Research project to help measuring complexity of legal documents.
This is the code repository for the research project “Measuring Regulatory Complexity” by Jean-Edouard Colliard and Co-Pierre Georg. Use this code at your own risk. The code provides a simple dashboard that allows users to classify words in large regulatory texts (in our case the Dodd-Frank Act) in various categories, e.g. as operators or operands. This is useful when measuring the complexity of the regulatory text using the Halstead (1977) measures. The dashboard is still work in progress.
Source of raw data
https://www.fdic.gov/regulations/laws/important/
Pdf to txt
It will parse pdf documents located in 001_raw_data to txt.
Input: 001_raw_data/pdf/.pdf
Run the shell 100_code/shells/001_totxt.sh
Output: 001_raw_data/txt/.txt
Pdf to xlm (maximum 100 pages per document)
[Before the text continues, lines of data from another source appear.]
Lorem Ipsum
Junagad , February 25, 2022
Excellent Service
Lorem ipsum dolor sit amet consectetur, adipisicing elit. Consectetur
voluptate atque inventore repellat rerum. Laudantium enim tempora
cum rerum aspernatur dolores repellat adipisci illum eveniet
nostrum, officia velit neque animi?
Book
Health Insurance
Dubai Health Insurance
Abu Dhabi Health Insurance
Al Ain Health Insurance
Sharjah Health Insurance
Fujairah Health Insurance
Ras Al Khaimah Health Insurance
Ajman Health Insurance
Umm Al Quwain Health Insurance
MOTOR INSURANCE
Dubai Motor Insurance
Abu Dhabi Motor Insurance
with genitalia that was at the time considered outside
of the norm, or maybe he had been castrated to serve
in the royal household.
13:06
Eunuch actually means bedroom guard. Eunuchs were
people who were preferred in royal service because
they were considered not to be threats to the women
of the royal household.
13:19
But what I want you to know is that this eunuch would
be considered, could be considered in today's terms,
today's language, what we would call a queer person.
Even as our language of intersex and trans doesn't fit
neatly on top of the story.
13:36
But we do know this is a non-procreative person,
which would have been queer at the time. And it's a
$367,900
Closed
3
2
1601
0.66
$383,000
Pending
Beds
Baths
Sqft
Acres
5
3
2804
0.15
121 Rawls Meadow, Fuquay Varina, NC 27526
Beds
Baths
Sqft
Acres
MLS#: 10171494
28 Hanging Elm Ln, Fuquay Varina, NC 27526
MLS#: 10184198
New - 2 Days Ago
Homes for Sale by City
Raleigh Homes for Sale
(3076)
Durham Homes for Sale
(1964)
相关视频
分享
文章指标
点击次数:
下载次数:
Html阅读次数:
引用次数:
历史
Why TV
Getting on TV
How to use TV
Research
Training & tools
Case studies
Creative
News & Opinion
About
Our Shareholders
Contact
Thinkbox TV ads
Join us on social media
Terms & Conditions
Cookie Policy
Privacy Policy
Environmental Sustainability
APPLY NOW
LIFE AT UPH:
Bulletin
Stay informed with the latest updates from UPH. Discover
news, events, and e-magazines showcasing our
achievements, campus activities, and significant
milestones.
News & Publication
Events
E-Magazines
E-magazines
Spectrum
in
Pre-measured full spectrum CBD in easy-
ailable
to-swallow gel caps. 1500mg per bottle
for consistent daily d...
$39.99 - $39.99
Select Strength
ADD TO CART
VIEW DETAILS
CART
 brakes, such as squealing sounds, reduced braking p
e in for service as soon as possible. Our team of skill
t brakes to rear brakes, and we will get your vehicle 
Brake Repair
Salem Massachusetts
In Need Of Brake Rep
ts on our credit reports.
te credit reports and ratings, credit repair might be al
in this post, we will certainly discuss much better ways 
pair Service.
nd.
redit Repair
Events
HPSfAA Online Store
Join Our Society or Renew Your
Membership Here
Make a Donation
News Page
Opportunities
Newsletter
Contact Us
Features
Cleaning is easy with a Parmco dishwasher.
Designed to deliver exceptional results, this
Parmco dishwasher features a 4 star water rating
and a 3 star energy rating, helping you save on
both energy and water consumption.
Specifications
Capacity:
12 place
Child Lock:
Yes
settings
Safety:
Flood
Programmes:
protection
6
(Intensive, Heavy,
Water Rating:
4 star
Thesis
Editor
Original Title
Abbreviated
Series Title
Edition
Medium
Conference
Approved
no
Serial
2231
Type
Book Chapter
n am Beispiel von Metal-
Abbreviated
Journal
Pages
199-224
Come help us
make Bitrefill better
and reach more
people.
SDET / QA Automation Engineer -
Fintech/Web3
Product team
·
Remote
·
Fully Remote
It will parse pdf documents located in 001_raw_data to xlm.
Input: 001_raw_data/pdf/.pdf
Run the shell 100_code/shells/001_toxlm.sh
Output: 001_raw_data/xlm/.xlm
Clean data for Dodd-Frank
Input:001_raw_data/txt/DODDFRANK.txt
Run 100_code/python/001_clean_data
Halstead Measures.
Features of the text such as bullets, definitions, references…
Input: 010_cleaned_data/DODDFRANK.txt
Run 100_code/python/002_regex_op